ABOUT THIS TASK:
Because the pictures are not wanted, reproduce the rest of the records below exactly as they stand.

ENTRIES PROVIDED:

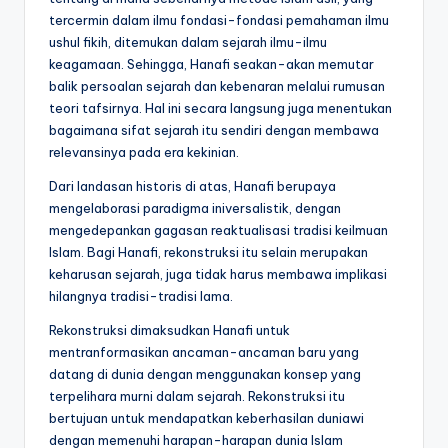
tercermin dalam ilmu fondasi-fondasi pemahaman ilmu
ushul fikih, ditemukan dalam sejarah ilmu-ilmu
keagamaan. Sehingga, Hanafi seakan-akan memutar
balik persoalan sejarah dan kebenaran melalui rumusan
teori tafsirnya. Hal ini secara langsung juga menentukan
bagaimana sifat sejarah itu sendiri dengan membawa
relevansinya pada era kekinian.
Dari landasan historis di atas, Hanafi berupaya
mengelaborasi paradigma iniversalistik, dengan
mengedepankan gagasan reaktualisasi tradisi keilmuan
Islam. Bagi Hanafi, rekonstruksi itu selain merupakan
keharusan sejarah, juga tidak harus membawa implikasi
hilangnya tradisi-tradisi lama.
Rekonstruksi dimaksudkan Hanafi untuk
mentranformasikan ancaman-ancaman baru yang
datang di dunia dengan menggunakan konsep yang
terpelihara murni dalam sejarah. Rekonstruksi itu
bertujuan untuk mendapatkan keberhasilan duniawi
dengan memenuhi harapan-harapan dunia Islam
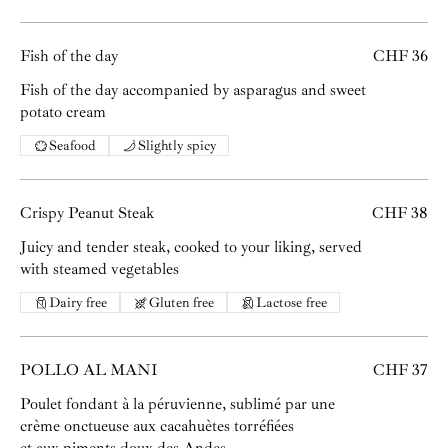
Fish of the day
CHF 36
Fish of the day accompanied by asparagus and sweet
potato cream
Seafood
Slightly spicy
Crispy Peanut Steak
CHF 38
Juicy and tender steak, cooked to your liking, served
with steamed vegetables
Dairy free
Gluten free
Lactose free
POLLO AL MANI
CHF 37
Poulet fondant à la péruvienne, sublimé par une
crème onctueuse aux cacahuètes torréfiées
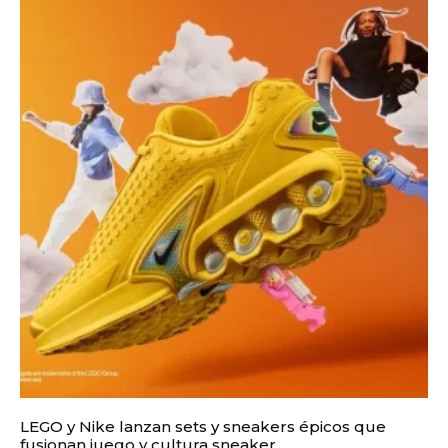
LEGO y Nike lanzan sets y sneakers épicos que
fusionan juego y cultura sneaker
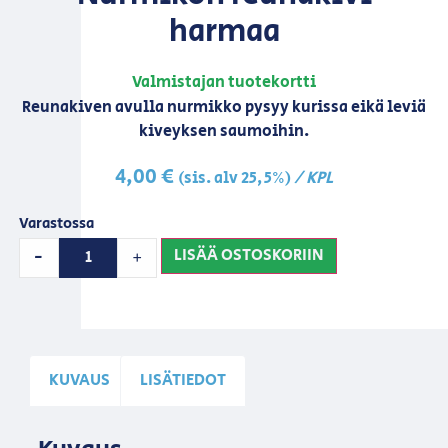
harmaa
Valmistajan tuotekortti
Reunakiven avulla nurmikko pysyy kurissa eikä leviä
kiveyksen saumoihin.
4,00
€
/ KPL
(sis. alv 25,5%)
Varastossa
LISÄÄ OSTOSKORIIN
-
+
KUVAUS
LISÄTIEDOT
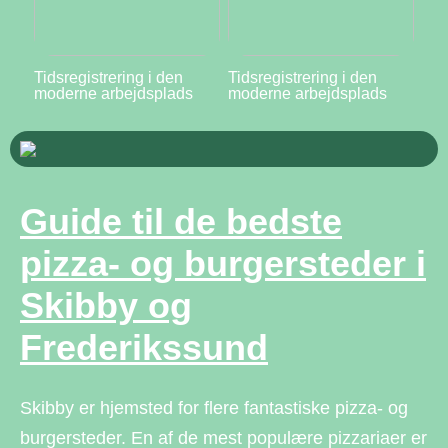
Tidsregistrering i den
Tidsregistrering i den
moderne arbejdsplads
moderne arbejdsplads
Guide til de bedste
pizza- og burgersteder i
Skibby og
Frederikssund
Skibby er hjemsted for flere fantastiske pizza- og
burgersteder. En af de mest populære pizzariaer er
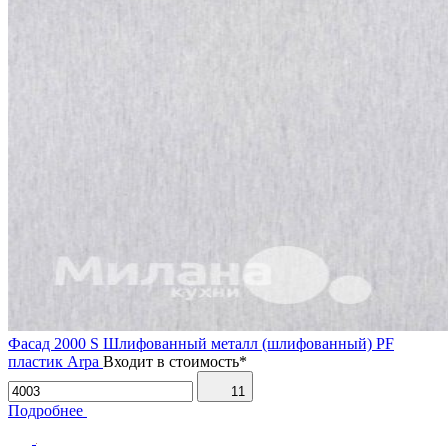
Фасад 2000 S Шлифованный металл (шлифованный) PF
пластик Arpa
Входит в стоимость*
11
Подробнее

SOLVED EXERCISE:
tercermin dalam ilmu fondasi-fondasi pemahaman ilmu
ushul fikih, ditemukan dalam sejarah ilmu-ilmu
keagamaan. Sehingga, Hanafi seakan-akan memutar
balik persoalan sejarah dan kebenaran melalui rumusan
teori tafsirnya. Hal ini secara langsung juga menentukan
bagaimana sifat sejarah itu sendiri dengan membawa
relevansinya pada era kekinian.
Dari landasan historis di atas, Hanafi berupaya
mengelaborasi paradigma iniversalistik, dengan
mengedepankan gagasan reaktualisasi tradisi keilmuan
Islam. Bagi Hanafi, rekonstruksi itu selain merupakan
keharusan sejarah, juga tidak harus membawa implikasi
hilangnya tradisi-tradisi lama.
Rekonstruksi dimaksudkan Hanafi untuk
mentranformasikan ancaman-ancaman baru yang
datang di dunia dengan menggunakan konsep yang
terpelihara murni dalam sejarah. Rekonstruksi itu
bertujuan untuk mendapatkan keberhasilan duniawi
dengan memenuhi harapan-harapan dunia Islam
Fish of the day
CHF 36
Fish of the day accompanied by asparagus and sweet
potato cream
Seafood
Slightly spicy
Crispy Peanut Steak
CHF 38
Juicy and tender steak, cooked to your liking, served
with steamed vegetables
Dairy free
Gluten free
Lactose free
POLLO AL MANI
CHF 37
Poulet fondant à la péruvienne, sublimé par une
crème onctueuse aux cacahuètes torréfiées
LEGO y Nike lanzan sets y sneakers épicos que
fusionan juego y cultura sneaker
harmaa
Valmistajan tuotekortti
Reunakiven avulla nurmikko pysyy kurissa eikä leviä
kiveyksen saumoihin.
4,00
€
/ KPL
(sis. alv 25,5%)
Varastossa
LISÄÄ OSTOSKORIIN
-
+
KUVAUS
LISÄTIEDOT
Tidsregistrering i den
Tidsregistrering i den
moderne arbejdsplads
moderne arbejdsplads
Guide til de bedste
pizza- og burgersteder i
Skibby og
Frederikssund
Skibby er hjemsted for flere fantastiske pizza- og
burgersteder. En af de mest populære pizzariaer er
Фасад 2000 S Шлифованный металл (шлифованный) PF
пластик Arpa
Входит в стоимость*
11
Подробнее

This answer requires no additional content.